With funding in part from the Superfund Basic Research Program, Drs. Stephen Rappaport (University of North Carolina, Chapel Hill SBRP) and Martyn Smith (University of California, Berkeley SBRP) have worked together on investigations of various aspects of human metabolism of benzene. They have developed and applied biomarkers of exposure, namely, benzene in breath and urine, benzene metabolites in urine, and protein adducts of benzene metabolites in blood; and investigated biomarkers of effect, in the form of changes to gene expression and DNA. They measured many of these biomarkers in over 1000 benzene-exposed workers and controls in numerous studies, as part of collaborations with Drs. Lan and Rothman at the National Cancer Institute (NCI) and Dr. Qu at New York University. Among their many findings, these collaborators have shown that:
- At levels below 1 ppm, benzene causes a lowering of circulating blood cells
- Benzene is toxic to progenitor cells (the unspecialized "parent" cells from which all other blood cells develop) and particularly to early progenitor cells
- Biomarkers of exposure to benzene increase with benzene air concentrations, but the exposure-biomarker relationships are non-linear, with biomarker levels decreasing per ppm of benzene exposure at levels above 1 ppm
The collaboration continues, and the research groups led by Drs. Rappaport and Smith recently published findings of two studies designed to investigate dose-related metabolism and interindividual variations in humans exposed to benzene.
+ + +
- [Description of the task]:
In the benzene research summary, what happens to biomarker levels per ppm of benzene exposure at levels above 1 ppm?

- [Given data]:
+ + +
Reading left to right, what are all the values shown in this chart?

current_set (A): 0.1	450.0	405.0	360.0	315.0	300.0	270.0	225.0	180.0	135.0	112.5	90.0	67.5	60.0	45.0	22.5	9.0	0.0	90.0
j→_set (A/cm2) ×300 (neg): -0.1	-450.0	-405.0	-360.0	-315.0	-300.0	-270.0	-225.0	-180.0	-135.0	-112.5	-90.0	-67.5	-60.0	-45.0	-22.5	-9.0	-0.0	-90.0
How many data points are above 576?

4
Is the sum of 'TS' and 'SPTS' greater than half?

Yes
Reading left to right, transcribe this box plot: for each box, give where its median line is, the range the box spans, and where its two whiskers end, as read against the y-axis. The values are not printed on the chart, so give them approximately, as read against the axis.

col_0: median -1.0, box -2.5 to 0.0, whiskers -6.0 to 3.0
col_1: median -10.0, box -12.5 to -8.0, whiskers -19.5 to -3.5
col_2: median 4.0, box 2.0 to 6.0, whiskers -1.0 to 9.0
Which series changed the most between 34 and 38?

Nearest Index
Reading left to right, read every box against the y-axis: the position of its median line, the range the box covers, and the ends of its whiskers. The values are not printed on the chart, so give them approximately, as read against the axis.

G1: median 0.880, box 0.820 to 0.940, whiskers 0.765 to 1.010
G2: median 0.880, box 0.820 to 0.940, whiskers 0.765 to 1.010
+ + +
- [Answer box]:
They decrease.